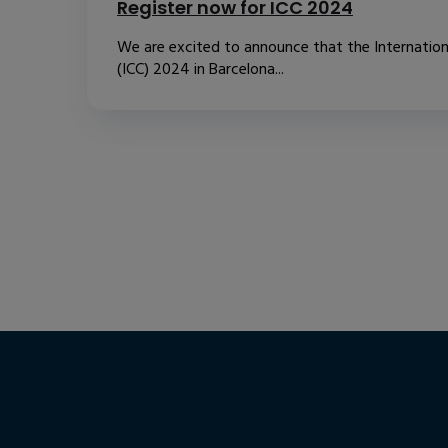
Register now for ICC 2024
We are excited to announce that the Internatio
(ICC) 2024 in Barcelona...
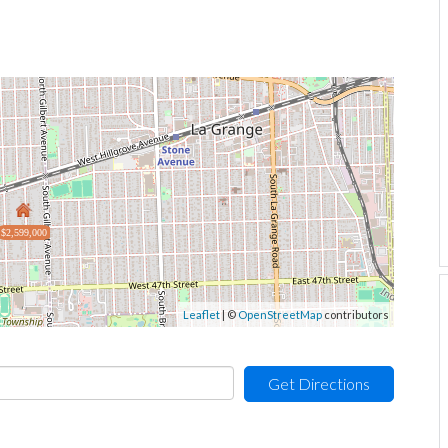
$2,599,000
Leaflet
| ©
OpenStreetMap
contributors
Get Directions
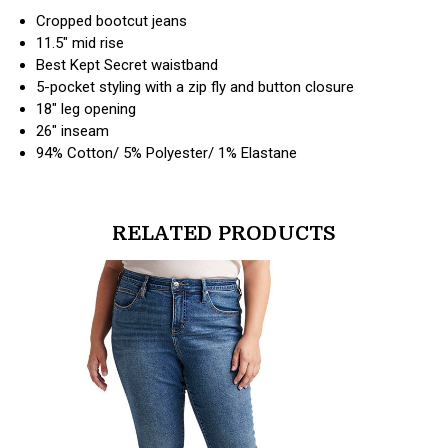
Cropped bootcut jeans
11.5" mid rise
Best Kept Secret waistband
5-pocket styling with a zip fly and button closure
18" leg opening
26" inseam
94% Cotton/ 5% Polyester/ 1% Elastane
RELATED PRODUCTS
products.view_product
products.vi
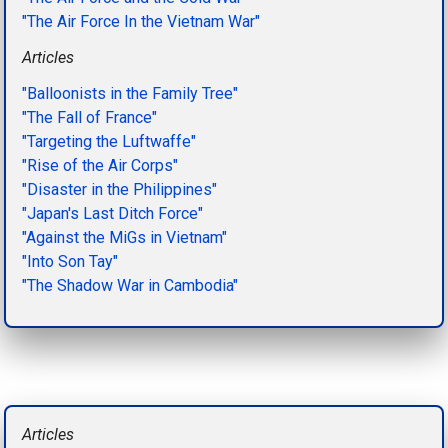
"The Air Force In the Vietnam War"
Articles
"Balloonists in the Family Tree"
"The Fall of France"
"Targeting the Luftwaffe"
"Rise of the Air Corps"
"Disaster in the Philippines"
"Japan's Last Ditch Force"
"Against the MiGs in Vietnam"
"Into Son Tay"
"The Shadow War in Cambodia"
Articles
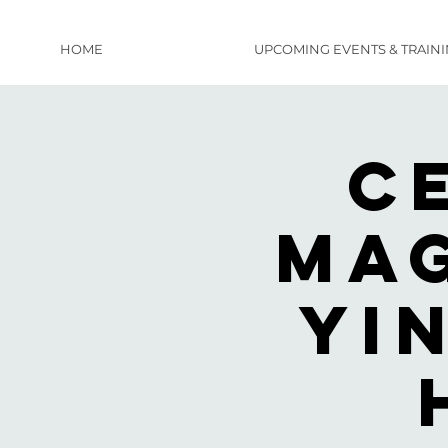
HOME
UPCOMING EVENTS & TRAIN
C
Mag
Yi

# # # #

- **Work order**: Go through the records and pull out each line that includes the word "Force".

- **The answer**:
"The Air Force In the Vietnam War"
"Japan's Last Ditch Force"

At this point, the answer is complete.